[Saved entries]
# # # #
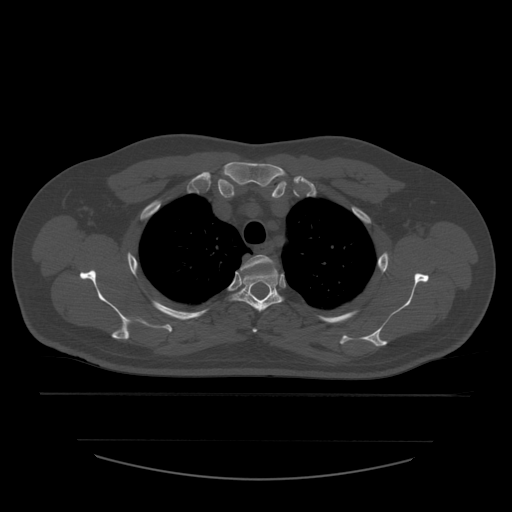
CT including the spine, one axial slice; slice 437 of 532 in the series (ordered by position); reconstruction kernel STANDARD; bone window (W 1800 / L 400 HU); 1.25 mm slice thickness; 512 × 512 image matrix, field of view 441 × 441 mm. Patient age 44 years. From the clinical record (not read from this slice): primary cancer: soft tissue sarcoma.
Annotated regions visible in this slice (semi-automatic segmentation, software-assisted and operator-edited):
- T2 vertebra: bounding box [x1, y1, x2, y2] px = [241, 255, 275, 333]
- T3 vertebra: [232, 263, 283, 312]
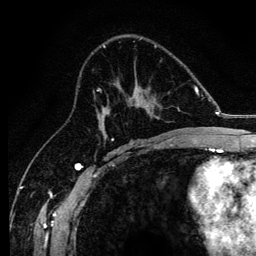
Breast MRI, one axial slice. Cropped to one breast. Dynamic contrast-enhanced series, time point 2 of 6 at this slice position (early post-contrast). 3 T. TE 4.2 ms, TR 8.2 ms. 1.2 mm slice thickness. 256 × 256 image matrix, field of view 165 × 165 mm. Female patient.
Annotated regions visible in this slice (semi-automatically segmented with operator editing):
- enhancing-tissue mask used for the functional tumour volume (all voxels passing the contrast-enhancement thresholds inside the analysis volume; usually the tumour): box from (x=94, y=88) to (x=166, y=137) px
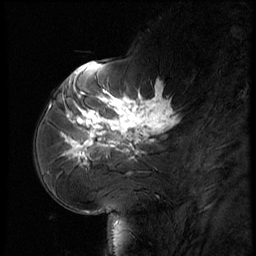
Breast MRI (dynamic contrast-enhanced), one sagittal slice. Slice 22 of 56 in the series (ordered by position). Dynamic contrast-enhanced series, image 2 of 3 at this slice position (ordered by acquisition). 1.5 T. TE 4.2 ms, TR 9 ms. 2.5 mm slice thickness. 256 × 256 image matrix. Female patient, age 61 years. From the clinical record (not read from this slice): setting: breast cancer imaged before/during neoadjuvant chemotherapy; receptor status: HR-positive, HER2-negative.
Annotated regions visible in this slice (semi-automatically segmented with operator editing):
- analysis volume of interest (the breast-tissue region the enhancement analysis was run in; not a lesion): bounding box <65,74,185,175> (left, top, right, bottom; pixels)
- tumour enhancement mask (voxels above the 140 % enhancement threshold inside the analysis volume of interest): <67,84,174,165>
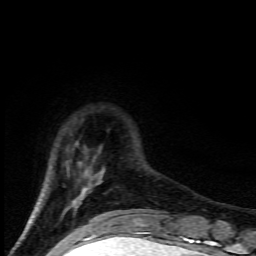
Breast MRI (dynamic contrast-enhanced), one axial slice; position 21 of 80 along the scan axis; cropped to one breast; dynamic contrast-enhanced series, time point 2 of 9 at this slice position (early post-contrast); 1.5 T; TE 4.5 ms, TR 10.5 ms; 256 × 256 image matrix, field of view 130 × 130 mm. Female patient.
Structures marked on this image (semi-automatic segmentation, software-assisted and operator-edited):
- enhancing-tissue mask used for the functional tumour volume (all voxels passing the contrast-enhancement thresholds inside the analysis volume; usually the tumour): box from (x=86, y=173) to (x=142, y=226) px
# # # #
Can the lines from the start of the records through the line with "(x=166, y=137) px" be given again exactly, with the pictures left out?

CT including the spine, one axial slice; slice 437 of 532 in the series (ordered by position); reconstruction kernel STANDARD; bone window (W 1800 / L 400 HU); 1.25 mm slice thickness; 512 × 512 image matrix, field of view 441 × 441 mm. Patient age 44 years. From the clinical record (not read from this slice): primary cancer: soft tissue sarcoma.
Annotated regions visible in this slice (semi-automatic segmentation, software-assisted and operator-edited):
- T2 vertebra: bounding box [x1, y1, x2, y2] px = [241, 255, 275, 333]
- T3 vertebra: [232, 263, 283, 312]
Breast MRI, one axial slice. Cropped to one breast. Dynamic contrast-enhanced series, time point 2 of 6 at this slice position (early post-contrast). 3 T. TE 4.2 ms, TR 8.2 ms. 1.2 mm slice thickness. 256 × 256 image matrix, field of view 165 × 165 mm. Female patient.
Annotated regions visible in this slice (semi-automatically segmented with operator editing):
- enhancing-tissue mask used for the functional tumour volume (all voxels passing the contrast-enhancement thresholds inside the analysis volume; usually the tumour): box from (x=94, y=88) to (x=166, y=137) px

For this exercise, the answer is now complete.